Das Grundstück für das neue Gesundheitszentrum im spanischen Vilafranca del Penedès befindet sich an einer Kreuzung mit zwei Straßen, die unterschiedlicher nicht sein könnten: Während die Pelegrina als Ringstraße des Orts Verkehrsmassen und hohe Geschwindigkeiten aufweist, dient die Fußgängerzone Igualada als Verbindung zum Zentrum.

Die beiden spanischen Architekten Josep Ferrando und Pedro García verwirklichten den Bau als Gemeinschaftsprojekt – ansässig sind sie in Barcelona und in Madrid.
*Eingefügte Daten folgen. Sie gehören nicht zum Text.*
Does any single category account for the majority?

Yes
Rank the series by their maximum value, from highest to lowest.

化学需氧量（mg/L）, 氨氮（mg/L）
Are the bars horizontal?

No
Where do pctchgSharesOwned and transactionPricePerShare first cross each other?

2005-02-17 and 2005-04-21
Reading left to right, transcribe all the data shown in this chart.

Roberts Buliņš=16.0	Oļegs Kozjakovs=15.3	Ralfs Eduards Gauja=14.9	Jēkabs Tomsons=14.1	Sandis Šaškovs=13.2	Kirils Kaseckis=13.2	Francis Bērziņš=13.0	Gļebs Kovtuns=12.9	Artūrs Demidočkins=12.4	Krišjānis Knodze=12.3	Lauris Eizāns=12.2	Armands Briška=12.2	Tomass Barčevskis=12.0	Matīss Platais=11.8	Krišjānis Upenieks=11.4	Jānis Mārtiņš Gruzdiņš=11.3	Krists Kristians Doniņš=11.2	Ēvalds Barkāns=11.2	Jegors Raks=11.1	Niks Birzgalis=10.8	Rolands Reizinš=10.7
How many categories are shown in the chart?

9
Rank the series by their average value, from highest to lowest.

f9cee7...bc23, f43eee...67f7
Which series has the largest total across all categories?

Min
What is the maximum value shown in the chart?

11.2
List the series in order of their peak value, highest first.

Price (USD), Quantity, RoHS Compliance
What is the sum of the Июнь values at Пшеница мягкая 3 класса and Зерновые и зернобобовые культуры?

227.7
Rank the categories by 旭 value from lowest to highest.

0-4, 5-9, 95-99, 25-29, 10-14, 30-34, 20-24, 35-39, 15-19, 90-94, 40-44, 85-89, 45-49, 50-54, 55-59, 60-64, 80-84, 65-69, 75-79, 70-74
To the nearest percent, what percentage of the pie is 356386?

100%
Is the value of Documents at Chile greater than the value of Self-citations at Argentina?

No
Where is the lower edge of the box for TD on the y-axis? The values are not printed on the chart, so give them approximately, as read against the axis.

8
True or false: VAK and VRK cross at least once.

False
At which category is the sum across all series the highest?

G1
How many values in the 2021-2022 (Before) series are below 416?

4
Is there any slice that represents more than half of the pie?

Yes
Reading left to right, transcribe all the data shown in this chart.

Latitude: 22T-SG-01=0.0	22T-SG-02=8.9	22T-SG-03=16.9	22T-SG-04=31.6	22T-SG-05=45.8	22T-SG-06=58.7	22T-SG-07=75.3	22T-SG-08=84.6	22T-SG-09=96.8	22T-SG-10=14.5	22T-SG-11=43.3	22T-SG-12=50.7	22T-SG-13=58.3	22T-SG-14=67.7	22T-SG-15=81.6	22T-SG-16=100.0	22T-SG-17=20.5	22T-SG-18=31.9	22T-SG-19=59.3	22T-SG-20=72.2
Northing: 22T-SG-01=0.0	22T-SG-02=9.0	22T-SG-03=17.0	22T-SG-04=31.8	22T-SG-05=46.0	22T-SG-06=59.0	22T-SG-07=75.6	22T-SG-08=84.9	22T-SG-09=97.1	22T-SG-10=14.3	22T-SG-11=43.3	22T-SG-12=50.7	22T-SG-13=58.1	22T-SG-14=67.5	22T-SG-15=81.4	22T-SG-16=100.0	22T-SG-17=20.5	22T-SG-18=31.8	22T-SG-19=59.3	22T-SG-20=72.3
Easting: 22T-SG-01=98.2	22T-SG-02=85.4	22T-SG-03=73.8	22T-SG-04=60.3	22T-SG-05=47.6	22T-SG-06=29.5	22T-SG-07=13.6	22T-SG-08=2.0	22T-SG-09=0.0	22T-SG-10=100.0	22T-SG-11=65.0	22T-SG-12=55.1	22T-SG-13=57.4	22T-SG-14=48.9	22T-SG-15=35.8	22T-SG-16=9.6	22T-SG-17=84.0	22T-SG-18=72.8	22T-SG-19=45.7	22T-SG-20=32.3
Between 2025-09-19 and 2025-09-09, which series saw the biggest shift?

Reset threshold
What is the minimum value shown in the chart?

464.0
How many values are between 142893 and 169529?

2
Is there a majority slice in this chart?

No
Als Reaktion auf den Ort wählten sie eine ruhige Geste, die das Raumprogramm auf zwei Volumen verteilt: Das flachere beherbergt alle öffentlichen Bereiche, die privateren Räume sind in den oberen Geschossen des höheren Volumens untergebracht, wo sich auch der Eingang des Baus befindet.

Der Grund für diese Eingangssituation beschreiben die Architekten in einem Gefühl: Das Betreten des Baus soll nicht von einem Wow-Effekt begleitet werden, wie man ihn bei öffentlichen Bauten oft hat. Stattdessen sollte die Geste intim wirken, um die Schwelle des Zutritts so niedrig wie möglich zu machen.

Urbaner und intimer Charakter

Beim Entwerfen verfolgten Ferrando und García einen subtraktiven Ansatz: Der Raum entsteht aus Masse und Leerraum. So dienen Innenhöfe als Einschnitte in die Volumen dem natürlichen Lichteinfall und geben dem Bau Struktur. An die Höfe schließen sich Flure, Warte- und Gemeinschaftsräume an. In ihrer Größenordnung haben die Räume des Gesundheitszentrums häusliche Dimensionen.

Vorgefertigte Betonteile sollen dem Projekt einen urbanen Charakter verleihen – im Kontrast dazu bestehen die Innenräume aus weißen, hellen Oberflächen. Türen und Fenster schwingen nach innen und nach außen, um verschiedene Raumkonfigurationen entstehen zu lassen.